CPU Anomaly Detection
In order to correctly identify an anomaly it is important that the detection method be accurate. CPU is no longer enough of a measurement to scale applications. Other factors such as garbage collection, crypto, and other tasks placed in libuv's thread pool can increase the CPU usage in a way that is not indicative of the application's overall health. Even applications that don't use Worker threads are susceptible to this issue.
In addition, there is no cross-platform way of measuring the CPU usage per thread, which doesn't mean that CPU is useless. CPU and event loop utilization (or ELU) is crucial to see if an application is reaching hardware limitations. But not being able to gather metrics on a per-thread basis drastically limits our ability to determine when the application is reaching its threshold.
Note: ELU(Event loop utilization)
is the ratio of time the event loop is not idling in the event provider to the total time the event loop is running, and is equal to the loop processing time divided by the loop duration.
With that being said, N|Solid Console provides ELU-based Scatterplot, which utilizes the most reliable metric to use as a baseline for comparison.
The ELU Scatterplot
The Scatterplot is an animated graph that provides an overview of your applications' performance across all or a subset of connected processes, when an specific process has at least one active worker thread, the process will be highlighted.
Using ELU as the axis to compare metrics across multiple processes is a reliable way to identify anomalies without false positives. With this information anomalous processes can be automated to take CPU profiles, heap snapshots and etc.
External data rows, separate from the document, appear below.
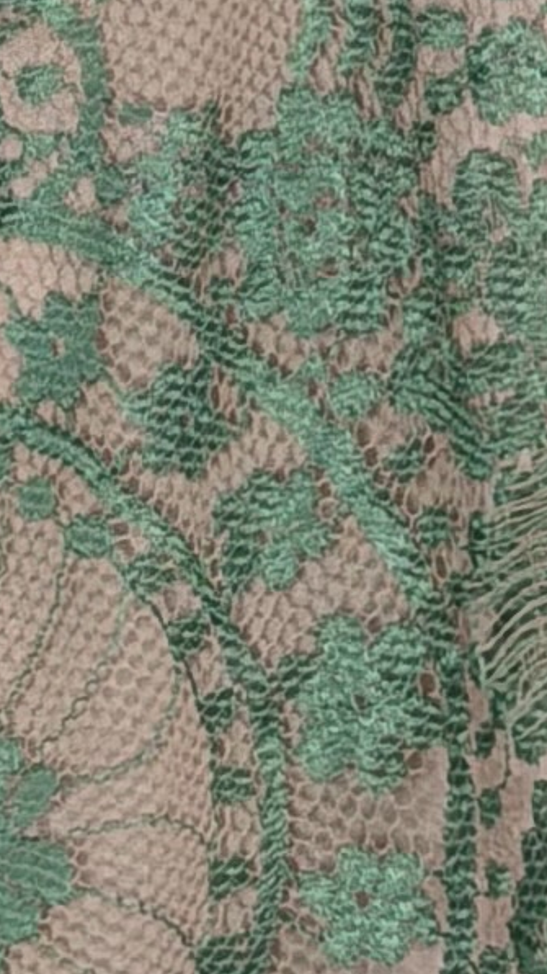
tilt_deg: -16.4
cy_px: -611
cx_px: -1099
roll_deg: -0.6
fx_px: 9133
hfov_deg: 3.4
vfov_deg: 6.0
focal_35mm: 354
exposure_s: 1/163
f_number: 1.78
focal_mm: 6.76
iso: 50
In the N|Solid Console, go to the the applications dashboard and click CPU ANOMALY DETECTION
.
The blue dots are the raw data. Red line is the regression line (estimated average), yellow and green are the error from the regression.
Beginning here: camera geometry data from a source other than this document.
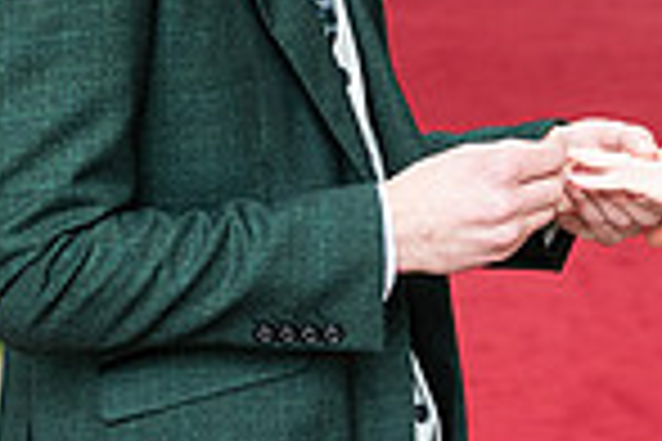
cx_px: 419
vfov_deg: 8.6
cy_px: 16
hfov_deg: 13.0
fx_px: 2905
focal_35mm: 158
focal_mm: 40
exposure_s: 1/200
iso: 400
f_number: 3.5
The default y-axis value is delay
, which equals to (providerDelay + processingDelay) / 1e6
in microseconds.
-
The blue dots: The blue dots are the raw data from all the applications. All the application raw data are the same color. It only highlights the points from the same application when a single point is hovered with the mouse.
-
The red line: The red line is the moving average of all the raw data (blue dots). There is no application specific information to show when those points are hovered.
-
The yellow and green line: The yellow and green lines are the error margin for the moving average (red dots).
Anomalies List
At the left side, there's a list of anomalies which can be filtered by
agent ID
. To see the details of an anomaly, click the title of an item to
expand it and read the description.
Note: If you are redirected from Events
tab, the corresponding anomalies will be shown.